Koslowski stood at the front, not smiling, holding himself with the formal attention of a man trying to communicate something through posture because the words available to him weren’t enough. But his eyes, when they found hers, said what his posture couldn’t.

James stepped forward. He didn’t speak. He raised his hand — and the salute he gave her at 0551 hours that Friday morning was different from the one on the landing pad two days before. Not in form, but in weight. On the landing pad, it had been immediate, reactive — the visceral response to something extraordinary just witnessed. This one had been thought about. Chosen deliberately. Given not in the heat of aftermath, but in the clear morning air of a day that hadn’t yet asked anything of anyone.

This one said: we know who you are. We are choosing to say so.

She returned it.

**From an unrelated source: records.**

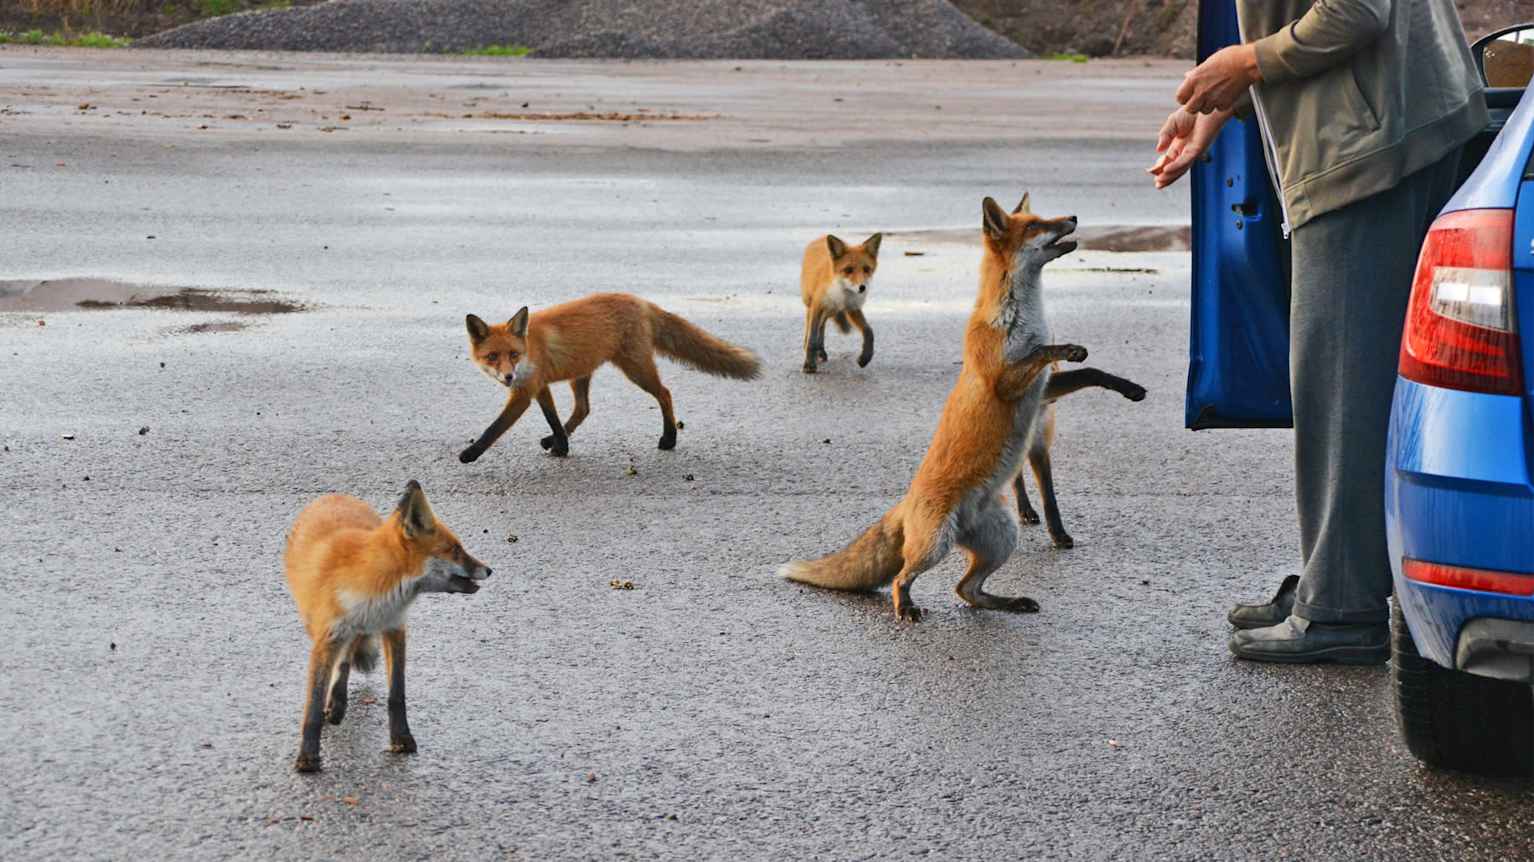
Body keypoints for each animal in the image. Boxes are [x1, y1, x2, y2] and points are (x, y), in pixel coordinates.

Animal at [280, 478, 484, 766]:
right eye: (455, 550)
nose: (489, 570)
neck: (374, 586)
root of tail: (333, 496)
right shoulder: (327, 637)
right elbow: (313, 704)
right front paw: (308, 756)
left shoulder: (394, 626)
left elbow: (396, 694)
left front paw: (402, 739)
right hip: (315, 623)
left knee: (346, 659)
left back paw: (339, 701)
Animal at [457, 289, 763, 463]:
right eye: (492, 357)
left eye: (513, 354)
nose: (508, 376)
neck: (530, 347)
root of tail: (641, 301)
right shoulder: (538, 385)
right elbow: (552, 418)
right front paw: (561, 446)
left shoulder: (524, 393)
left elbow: (494, 428)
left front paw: (470, 454)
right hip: (581, 373)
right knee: (583, 409)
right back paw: (553, 441)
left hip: (636, 369)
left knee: (665, 393)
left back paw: (669, 439)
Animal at [797, 231, 883, 372]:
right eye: (848, 270)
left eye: (866, 269)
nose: (862, 288)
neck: (842, 295)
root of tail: (821, 237)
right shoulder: (817, 305)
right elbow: (812, 338)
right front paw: (809, 364)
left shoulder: (852, 308)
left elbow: (869, 331)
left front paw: (865, 358)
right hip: (812, 305)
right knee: (812, 327)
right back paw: (813, 350)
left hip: (830, 311)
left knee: (822, 325)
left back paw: (820, 351)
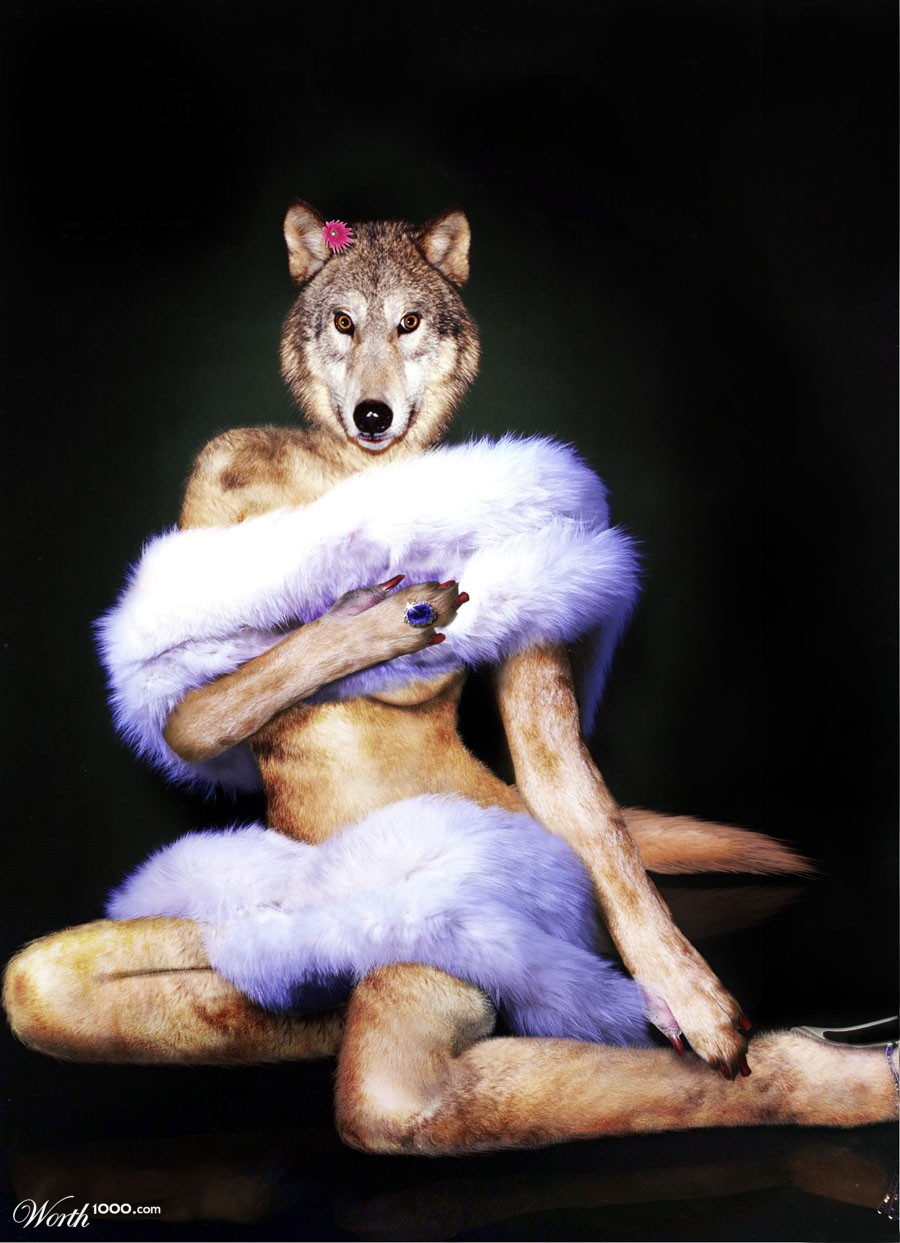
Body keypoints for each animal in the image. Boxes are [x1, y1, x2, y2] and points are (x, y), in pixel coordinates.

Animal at [4, 202, 896, 1154]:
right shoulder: (212, 496)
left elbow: (578, 794)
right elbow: (204, 703)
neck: (361, 476)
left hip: (450, 940)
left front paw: (690, 991)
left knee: (399, 1092)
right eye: (343, 321)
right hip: (265, 947)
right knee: (45, 981)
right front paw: (373, 614)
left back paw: (839, 1070)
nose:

And one by one, thirty-one people raised their hands in the pre-dawn dark of a forward operating base in the mountains of Afghanistan, and the woman who’d been laughed at four days ago stood in the cold and received the acknowledgment that eleven years of service had earned and almost never gotten.

Koslowski stepped forward.

He hadn’t slept, not really, and the things he’d been turning over since the firing range were still turning — but he’d decided something sometime in the dark hours, and now he held a folded piece of paper, the kind that had clearly been worked on, crossed out, started over.

“Ma’am.” His voice was rougher than he wanted it to be. “Before you go. The team talked. We wanted—” He stopped, started again. “We looked into your file. The parts we could see. Your grandmother. Kumamoto.”

Something shifted behind her eyes — the first real shift anyone at FOB Echo had seen in four days.

“We didn’t think a ghost should leave here without a name,” Koslowski said. “Not the kind that goes in a report. The kind that means something.”

He unfolded the paper. On it, in his own handwriting, was a single word.